Given passage:
....

The restaurant music was a mix of easygoing rap (Snoop!) and the types of songs heard in Pulp Fiction, Forrest Gump and Guardians of the Galaxy. The kitchen had its own music, usually more aggressive, which is fairly typical for restaurant kitchens. Saturday got loud, in a boisterous way, until customers cleared out just before 4:00. Brian, in the kitchen that day, closed the shop an hour early — he wanted to be sure there'd be enough food for the last day. (The sign in the door was "Sold out! Super sorry, please try again tomorrow. All the love." My suggestion was "SOLD OUT. Time flies and so did our sandwiches — back Sunday at 11:00 sharp!") I stayed in for a bit, exploring the kitchen and the basement, since Lisa and Brian had OK'd me sticking around. It was a good visit, with Brian and the two other guys on staff. I left them to their end-of-day prep, went home, then headed to another friend's birthday barbecue.

....

Exercise data:

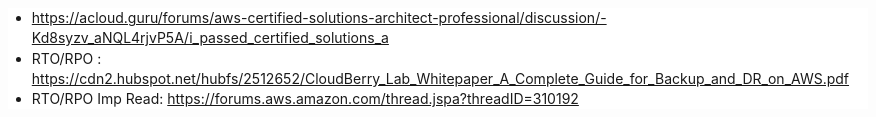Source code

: * https://acloud.guru/forums/aws-certified-solutions-architect-professional/discussion/-Kd8syzv_aNQL4rjvP5A/i_passed_certified_solutions_a
* RTO/RPO : https://cdn2.hubspot.net/hubfs/2512652/CloudBerry_Lab_Whitepaper_A_Complete_Guide_for_Backup_and_DR_on_AWS.pdf
* RTO/RPO Imp Read: https://forums.aws.amazon.com/thread.jspa?threadID=310192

....

In the passage about the restaurant, why did Brian close the shop an hour early on Saturday?

He wanted to be sure there would be enough food for the last day.